Thraustochytrids are very interesting organisms to science and industry. Thraustos produce a large amount of fatty acids including HUFA, PUFA, MUFA, and DHA. They are being explored commercially for food additives and jet fuel among other products. So corals are growing jet fuel in their mucous, pretty neat.

As it turns out these organism are also very, very important for the health, survival and value of the coral we keep. Several studies of found greater than 90% of the organisms living in the mucous of the coral sampled are from Thraustochytrids. That is a significant amount, and underlines the importance of the mucous coat and its micro-organism balance in regards to the health of the coral.  Coral produce mucous which has some sugars that feed the Thraustos, which then produce copious fatty acids that the coral then eat. Also the mucous layer is often the coral’s first line of defense, especially from bacterial infection, or brown jelly.

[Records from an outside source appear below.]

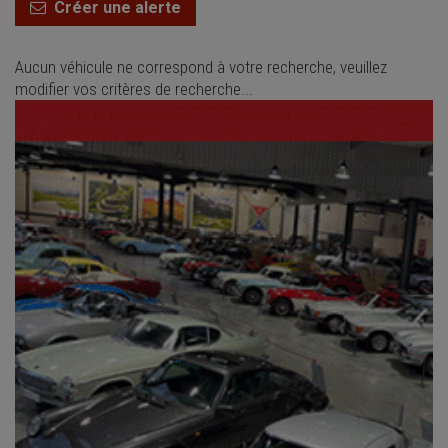
Créer une alerte
Aucun véhicule ne correspond à votre recherche, veuillez
modifier vos critères de recherche...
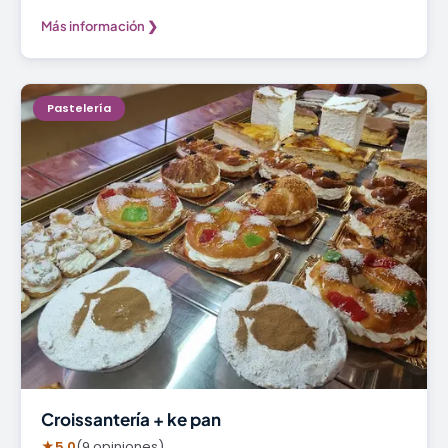
Más información ❯
Pastelería
Croissantería + ke pan
★
5.0
(9 opiniones)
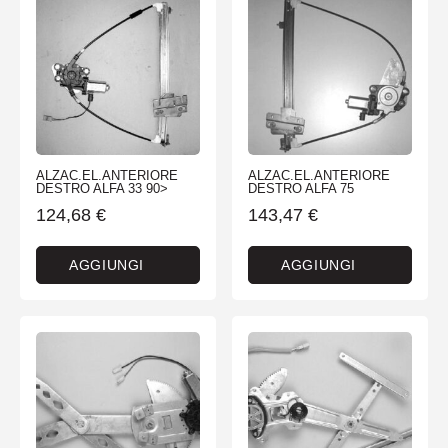
ALZAC.EL.ANTERIORE
ALZAC.EL.ANTERIORE
DESTRO ALFA 33 90>
DESTRO ALFA 75
124,68
€
143,47
€
AGGIUNGI
AGGIUNGI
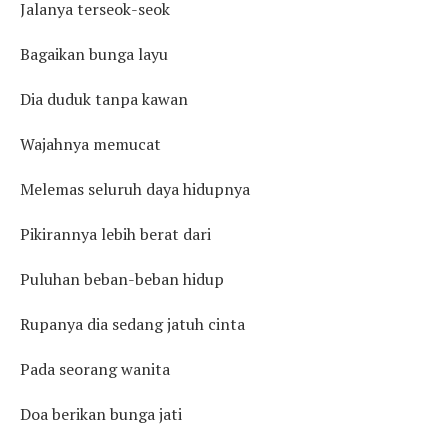
Jalanya terseok-seok
Bagaikan bunga layu
Dia duduk tanpa kawan
Wajahnya memucat
Melemas seluruh daya hidupnya
Pikirannya lebih berat dari
Puluhan beban-beban hidup
Rupanya dia sedang jatuh cinta
Pada seorang wanita
Doa berikan bunga jati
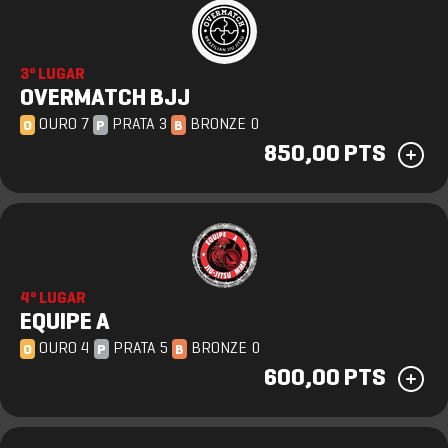
3º LUGAR
OVERMATCH BJJ
OURO 7
PRATA 3
BRONZE 0
O
P
B
850,00 PTS
4º LUGAR
EQUIPE A
OURO 4
PRATA 5
BRONZE 0
O
P
B
600,00 PTS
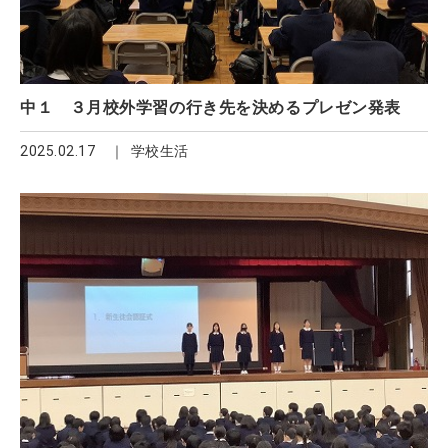
中１ ３月校外学習の行き先を決めるプレゼン発表
2025.02.17
学校生活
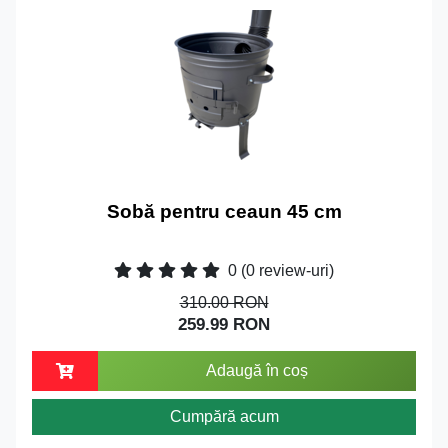
Sobă pentru ceaun 45 cm
0
(0 review-uri)
310.00 RON
259.99 RON
Adaugă în coș
Cumpără acum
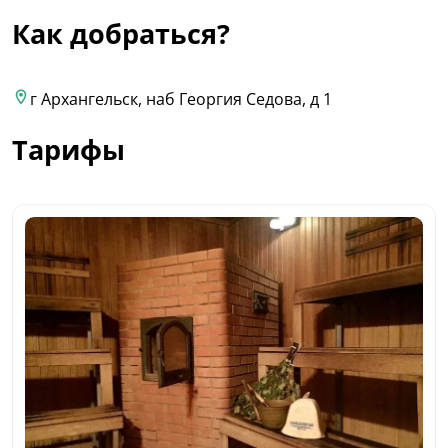
Как добраться?
г Архангельск, наб Георгия Седова, д 1
Тарифы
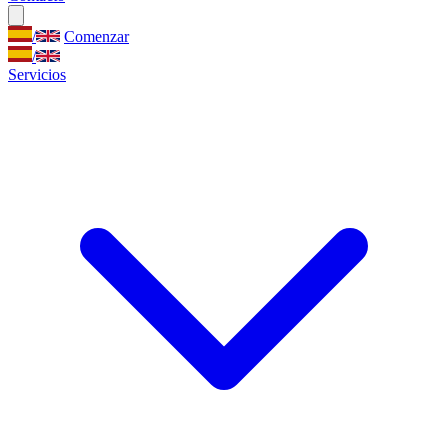
/
Comenzar
/
Servicios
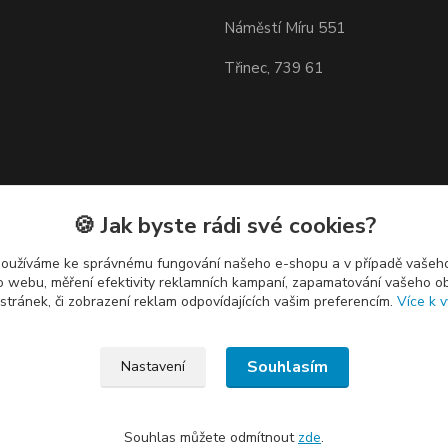
Náměstí Míru 551
Třinec, 739 61
🍪 Jak byste rádi své cookies?
používáme ke správnému fungování našeho e-shopu a v případě vašeho
k o webu, měření efektivity reklamních kampaní, zapamatování vašeho o
 stránek, či zobrazení reklam odpovídajících vašim preferencím.
Více k v
Souhlasím
Nastavení
Souhlas můžete odmítnout
zde
.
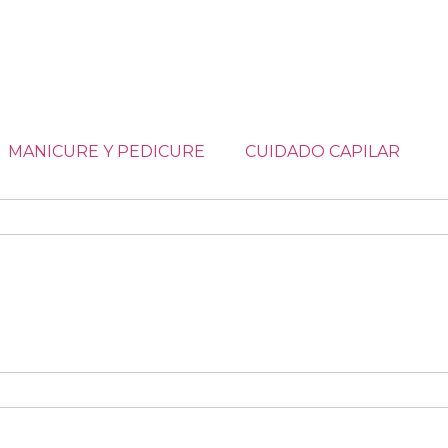
MANICURE Y PEDICURE
CUIDADO CAPILAR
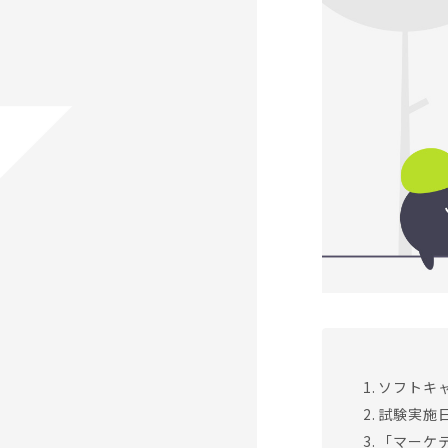
ソフトキ
試験実施
「マーケテ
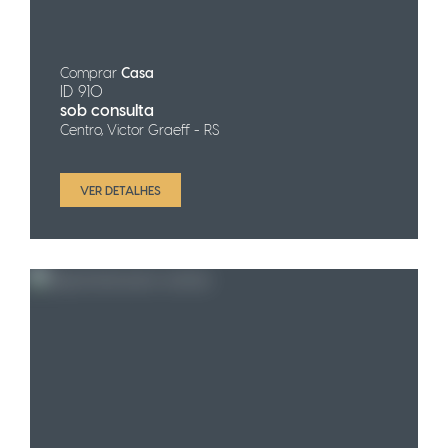
Comprar
Casa
ID 910
sob consulta
Centro, Victor Graeff - RS
VER DETALHES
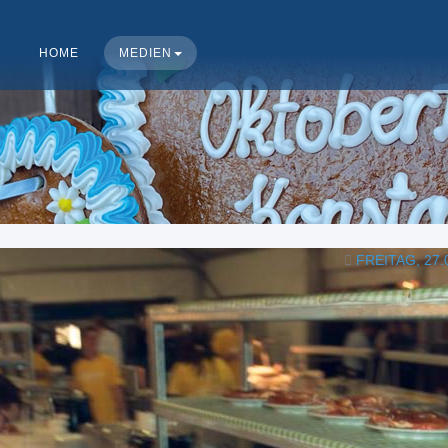
HOME
MEDIEN
FREITAG, 27.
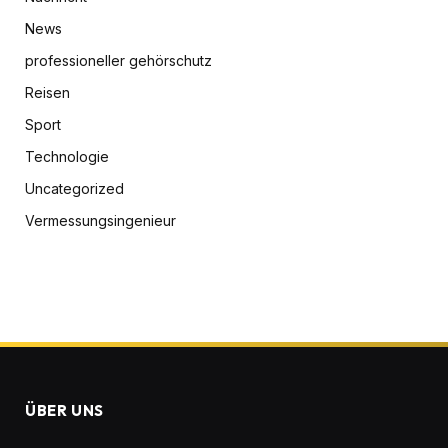
News
professioneller gehörschutz
Reisen
Sport
Technologie
Uncategorized
Vermessungsingenieur
ÜBER UNS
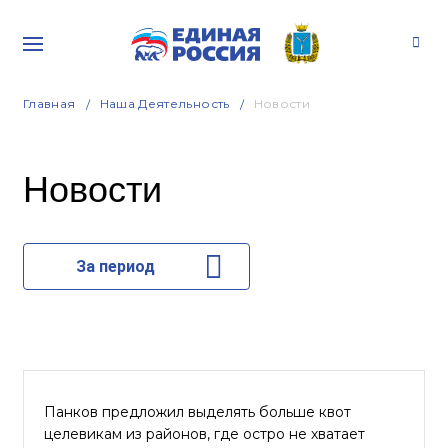
Главная
Наша Деятельность
Новости
Новости
За период
Панков предложил выделять больше квот
целевикам из районов, где остро не хватает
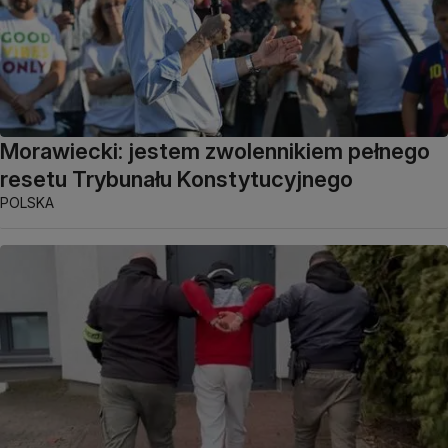
Morawiecki: jestem zwolennikiem pełnego
resetu Trybunału Konstytucyjnego
POLSKA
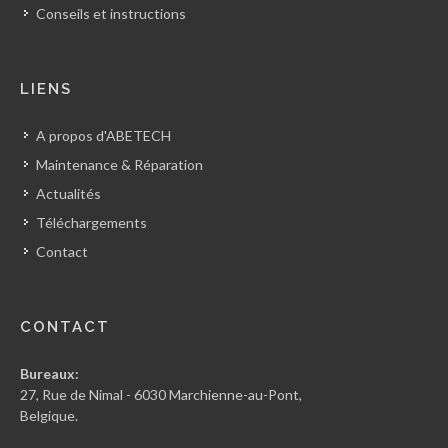
Conseils et instructions
LIENS
A propos d'ABETECH
Maintenance & Réparation
Actualités
Téléchargements
Contact
CONTACT
Bureaux:
27, Rue de Nimal - 6030 Marchienne-au-Pont,
Belgique.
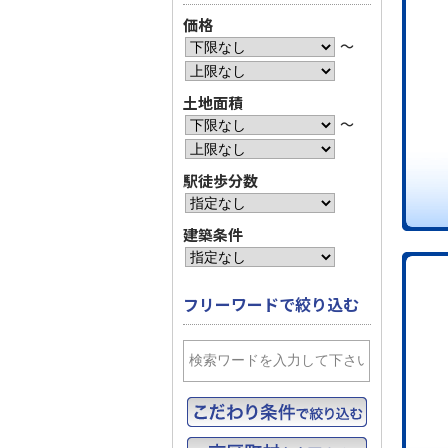
価格
〜
土地面積
〜
駅徒歩分数
建築条件
フリーワードで絞り込む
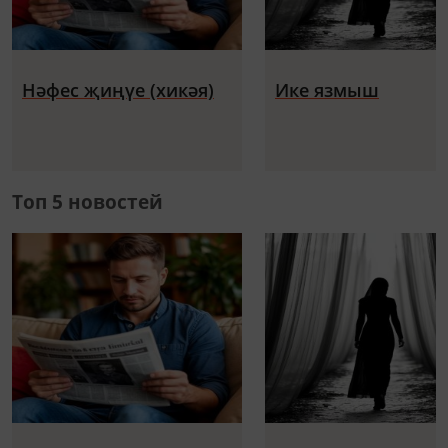
Нәфес җиңүе (хикәя)
Ике язмыш
Топ 5 новостей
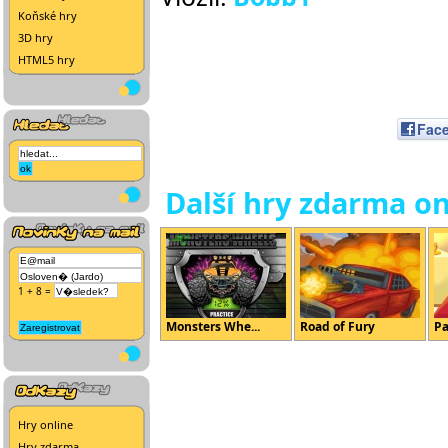
Koňské hry
3D hry
HTML5 hry
Fac
Další hry zdarma on
1 + 8 =
Monsters Whe...
Road of Fury
Pa
Hry online
Hry zdarma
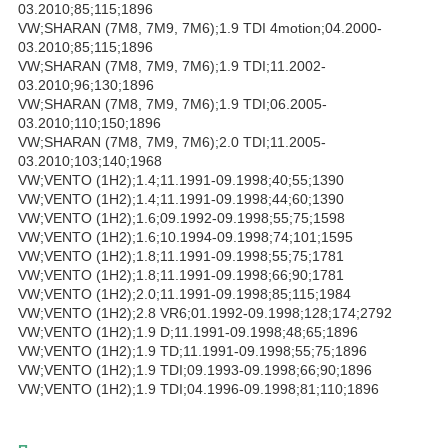
03.2010;85;115;1896
VW;SHARAN (7M8, 7M9, 7M6);1.9 TDI 4motion;04.2000-
03.2010;85;115;1896
VW;SHARAN (7M8, 7M9, 7M6);1.9 TDI;11.2002-
03.2010;96;130;1896
VW;SHARAN (7M8, 7M9, 7M6);1.9 TDI;06.2005-
03.2010;110;150;1896
VW;SHARAN (7M8, 7M9, 7M6);2.0 TDI;11.2005-
03.2010;103;140;1968
VW;VENTO (1H2);1.4;11.1991-09.1998;40;55;1390
VW;VENTO (1H2);1.4;11.1991-09.1998;44;60;1390
VW;VENTO (1H2);1.6;09.1992-09.1998;55;75;1598
VW;VENTO (1H2);1.6;10.1994-09.1998;74;101;1595
VW;VENTO (1H2);1.8;11.1991-09.1998;55;75;1781
VW;VENTO (1H2);1.8;11.1991-09.1998;66;90;1781
VW;VENTO (1H2);2.0;11.1991-09.1998;85;115;1984
VW;VENTO (1H2);2.8 VR6;01.1992-09.1998;128;174;2792
VW;VENTO (1H2);1.9 D;11.1991-09.1998;48;65;1896
VW;VENTO (1H2);1.9 TD;11.1991-09.1998;55;75;1896
VW;VENTO (1H2);1.9 TDI;09.1993-09.1998;66;90;1896
VW;VENTO (1H2);1.9 TDI;04.1996-09.1998;81;110;1896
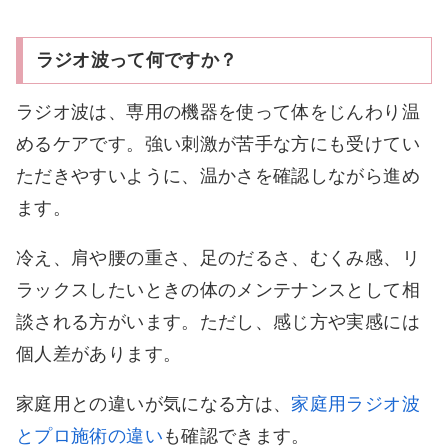
ラジオ波って何ですか？
ラジオ波は、専用の機器を使って体をじんわり温
めるケアです。強い刺激が苦手な方にも受けてい
ただきやすいように、温かさを確認しながら進め
ます。
冷え、肩や腰の重さ、足のだるさ、むくみ感、リ
ラックスしたいときの体のメンテナンスとして相
談される方がいます。ただし、感じ方や実感には
個人差があります。
家庭用との違いが気になる方は、
家庭用ラジオ波
とプロ施術の違い
も確認できます。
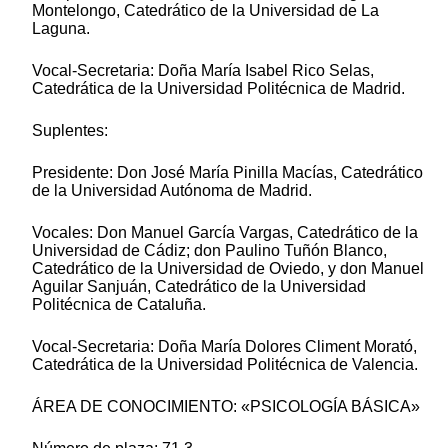
Montelongo, Catedrático de la Universidad de La
Laguna.
Vocal-Secretaria: Doña María Isabel Rico Selas,
Catedrática de la Universidad Politécnica de Madrid.
Suplentes:
Presidente: Don José María Pinilla Macías, Catedrático
de la Universidad Autónoma de Madrid.
Vocales: Don Manuel García Vargas, Catedrático de la
Universidad de Cádiz; don Paulino Tuñón Blanco,
Catedrático de la Universidad de Oviedo, y don Manuel
Aguilar Sanjuán, Catedrático de la Universidad
Politécnica de Cataluña.
Vocal-Secretaria: Doña María Dolores Climent Morató,
Catedrática de la Universidad Politécnica de Valencia.
ÁREA DE CONOCIMIENTO: «PSICOLOGÍA BÁSICA»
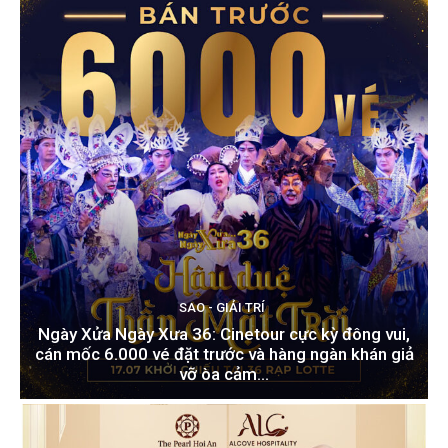
SAO - GIẢI TRÍ
Ngày Xửa Ngày Xưa 36: Cinetour cực kỳ đông vui,
cán mốc 6.000 vé đặt trước và hàng ngàn khán giả
vỡ òa cảm...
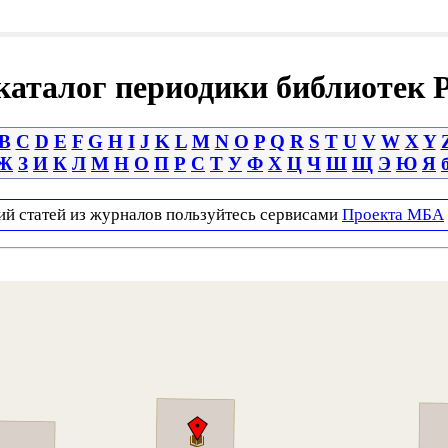
аталог периодики библиотек 
B
C
D
E
F
G
H
I
J
K
L
M
N
O
P
Q
R
S
T
U
V
W
X
Y
Ж
З
И
К
Л
М
Н
О
П
Р
С
Т
У
Ф
Х
Ц
Ч
Ш
Щ
Э
Ю
Я
ий статей из журналов пользуйтесь сервисами
Проекта МБА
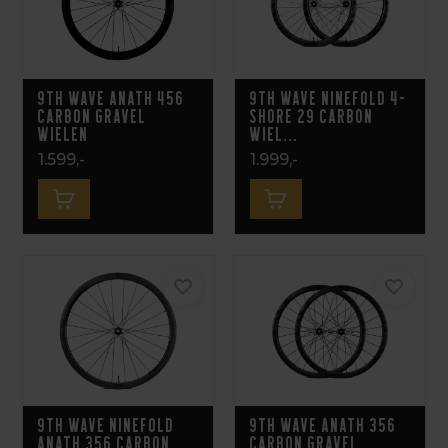
9th Wave Anath 456
9th Wave Ninefold 4-
Carbon Gravel
Shore 29 Carbon
Wielen
Wiel...
1.599,-
1.999,-
9th Wave Ninefold
9th Wave Anath 356
Anath 356 Carbon
Carbon Gravel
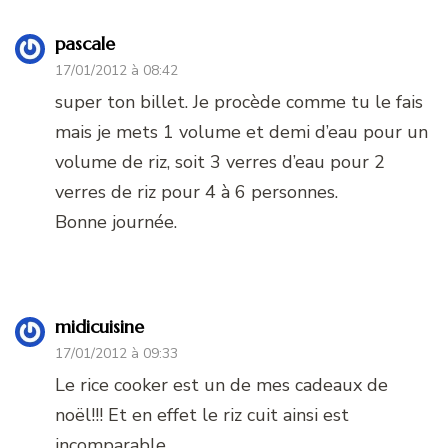
pascale
17/01/2012 à 08:42
super ton billet. Je procède comme tu le fais
mais je mets 1 volume et demi d’eau pour un
volume de riz, soit 3 verres d’eau pour 2
verres de riz pour 4 à 6 personnes.
Bonne journée.
midicuisine
17/01/2012 à 09:33
Le rice cooker est un de mes cadeaux de
noël!!! Et en effet le riz cuit ainsi est
incomparable.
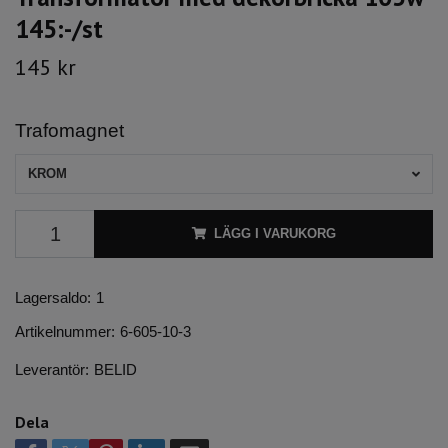
145:-/st
145 kr
Trafomagnet
KROM
LÄGG I VARUKORG
Lagersaldo:
1
Artikelnummer:
6-605-10-3
Leverantör:
BELID
Dela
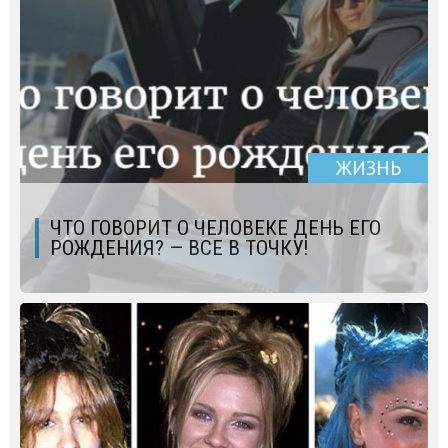
ЖИЗНЬ
ЧТО ГОВОРИТ О ЧЕЛОВЕКЕ ДЕНЬ ЕГО
РОЖДЕНИЯ? — ВСЕ В ТОЧКУ!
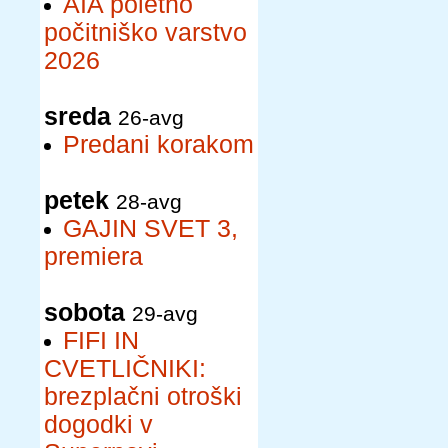
AIA poletno
počitniško varstvo
2026
sreda
26-avg
Predani korakom
petek
28-avg
GAJIN SVET 3,
premiera
sobota
29-avg
FIFI IN
CVETLIČNIKI:
brezplačni otroški
dogodki v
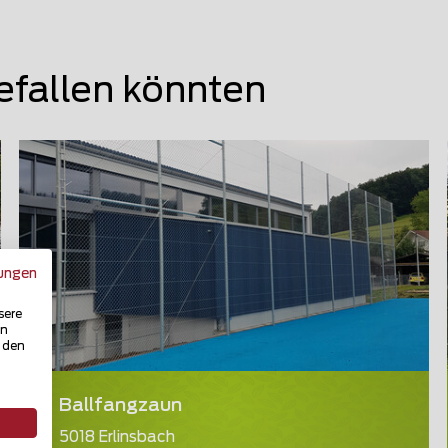
efallen könnten
ungen
sere
in
u den
Ballfangzaun
5018 Erlinsbach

Thraustos can be found either within the corals cells, with fungus like protrusions emanating from the coral like miniature porcupines, or living amongst the mucous coating of the coral. In the mucous the Thraustos provide nutrients for the coral and protection from against harmful bacteria and microorganisms. The intracellular Thraustos produces extensions, from specialized organelles called bothrosomes, which reach out from the coral cells, much like mycorrhiza fungus in plant roots. In plants mycorrhiza live within the plants roots, and absorb nutrients from the surrounding soil, especially those that the plant cannot take up by itself. It is believed that Thraustos serve the same function in this instance, providing more surface area for nutrient uptake, and absorbing nutrients that the coral cells themselves are not able to absorb directly.